TASK STATEMENT>
The answer must be one number: how many lines in the data below include the string "right".

RECORDS FOR THE TASK>
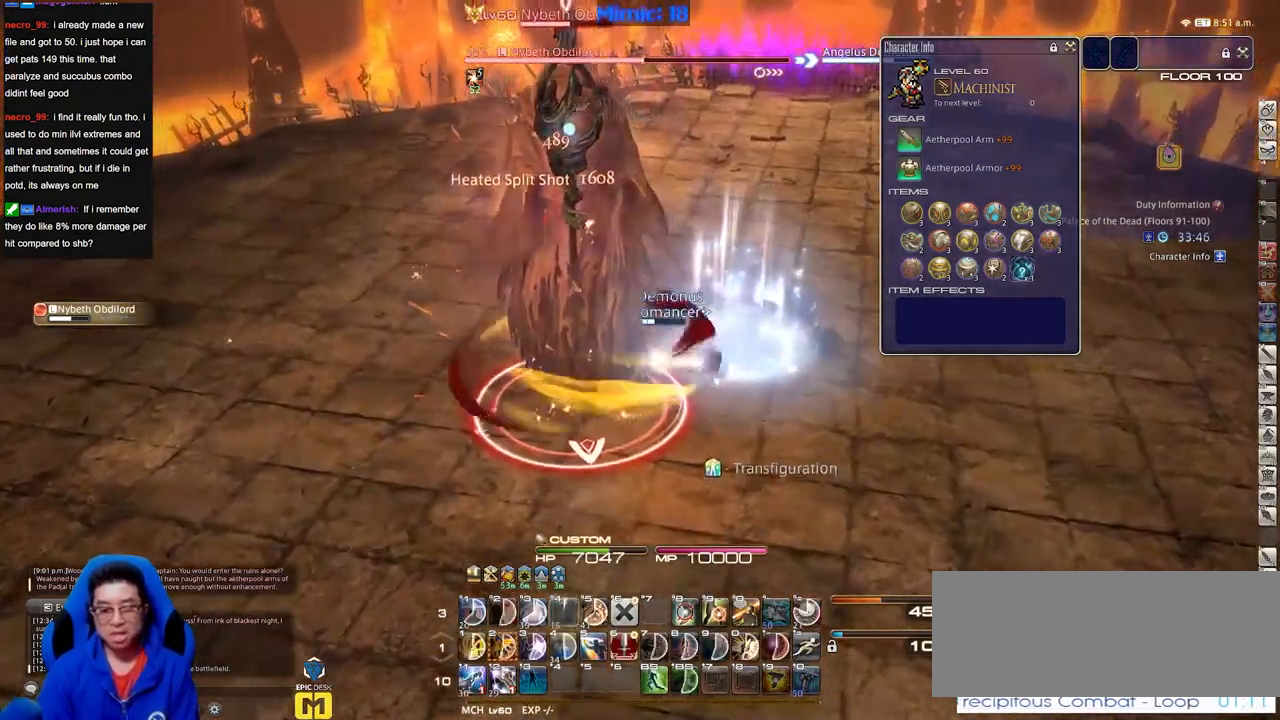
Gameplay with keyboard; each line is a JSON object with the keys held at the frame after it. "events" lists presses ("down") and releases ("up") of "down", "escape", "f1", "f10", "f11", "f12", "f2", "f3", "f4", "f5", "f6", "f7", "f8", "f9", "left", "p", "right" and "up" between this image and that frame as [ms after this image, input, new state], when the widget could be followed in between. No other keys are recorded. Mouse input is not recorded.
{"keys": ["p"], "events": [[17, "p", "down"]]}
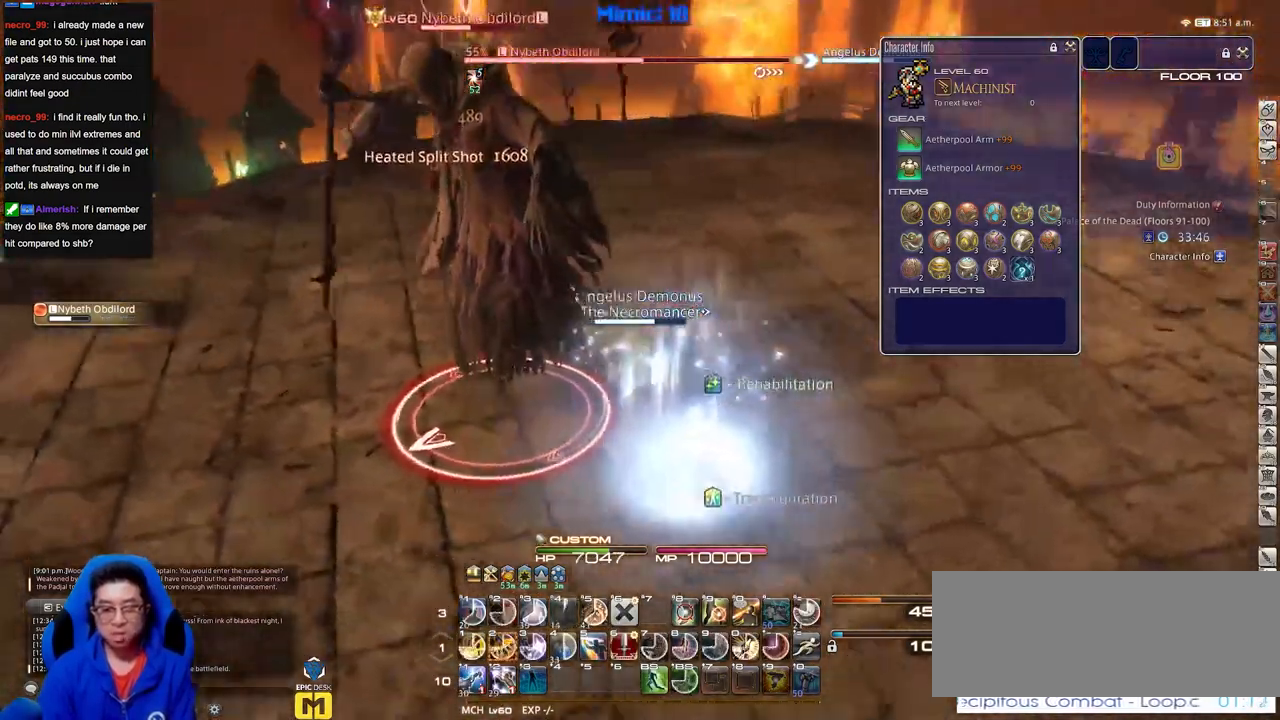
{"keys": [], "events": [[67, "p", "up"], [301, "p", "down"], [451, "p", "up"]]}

...

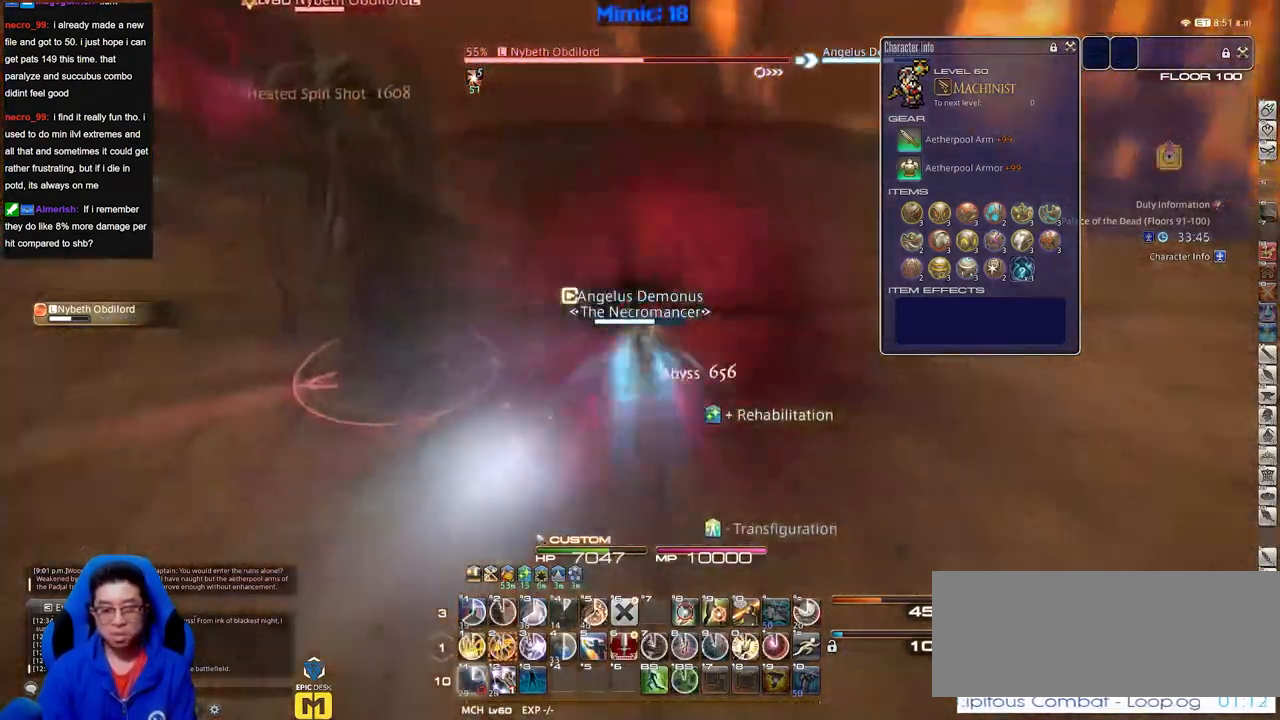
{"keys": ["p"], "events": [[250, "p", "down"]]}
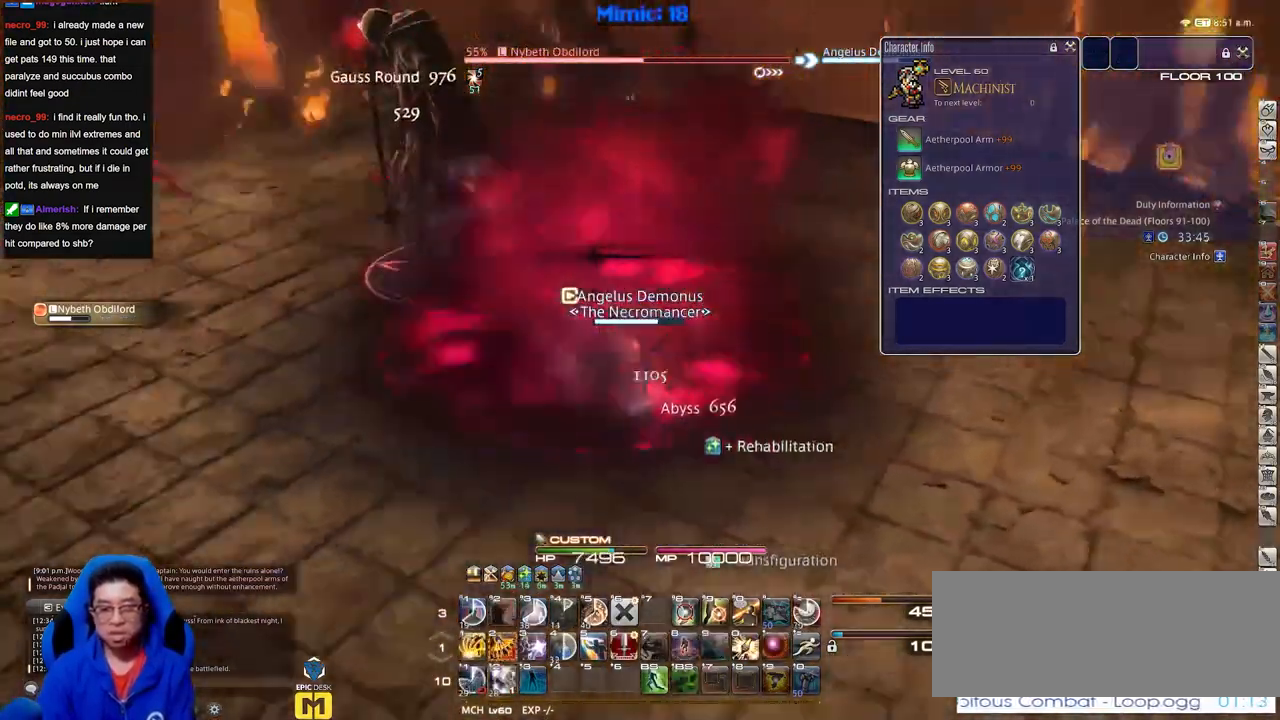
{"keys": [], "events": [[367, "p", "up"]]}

==

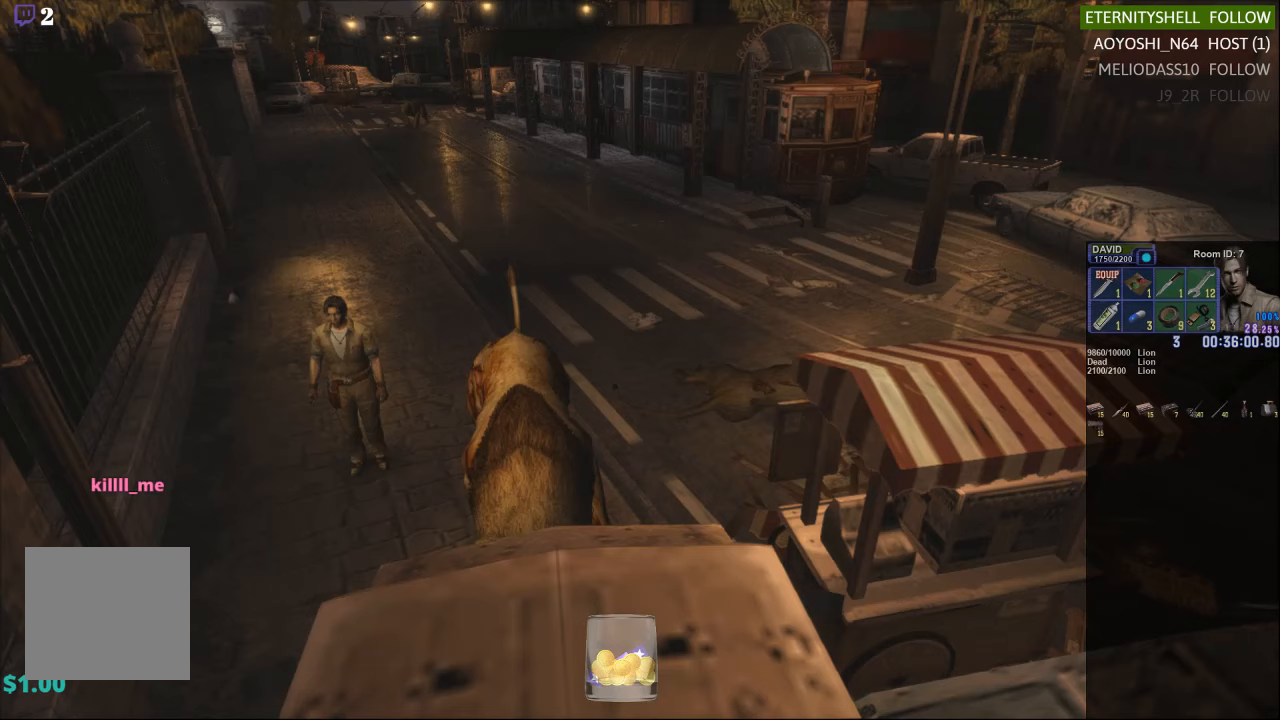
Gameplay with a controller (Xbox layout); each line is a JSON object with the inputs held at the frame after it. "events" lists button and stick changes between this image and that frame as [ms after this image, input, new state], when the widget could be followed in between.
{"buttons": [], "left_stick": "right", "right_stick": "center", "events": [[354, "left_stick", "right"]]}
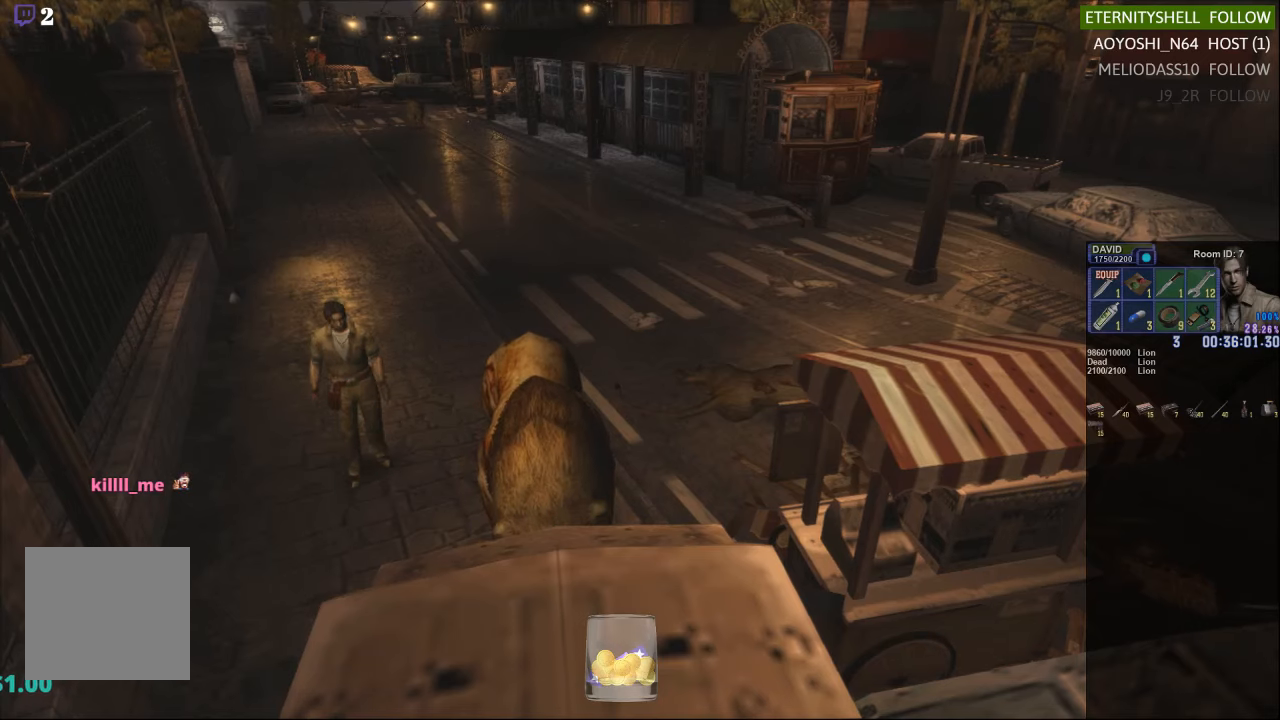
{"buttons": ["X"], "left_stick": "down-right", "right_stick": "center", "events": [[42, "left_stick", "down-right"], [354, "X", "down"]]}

SOLVED PROBLEM>
3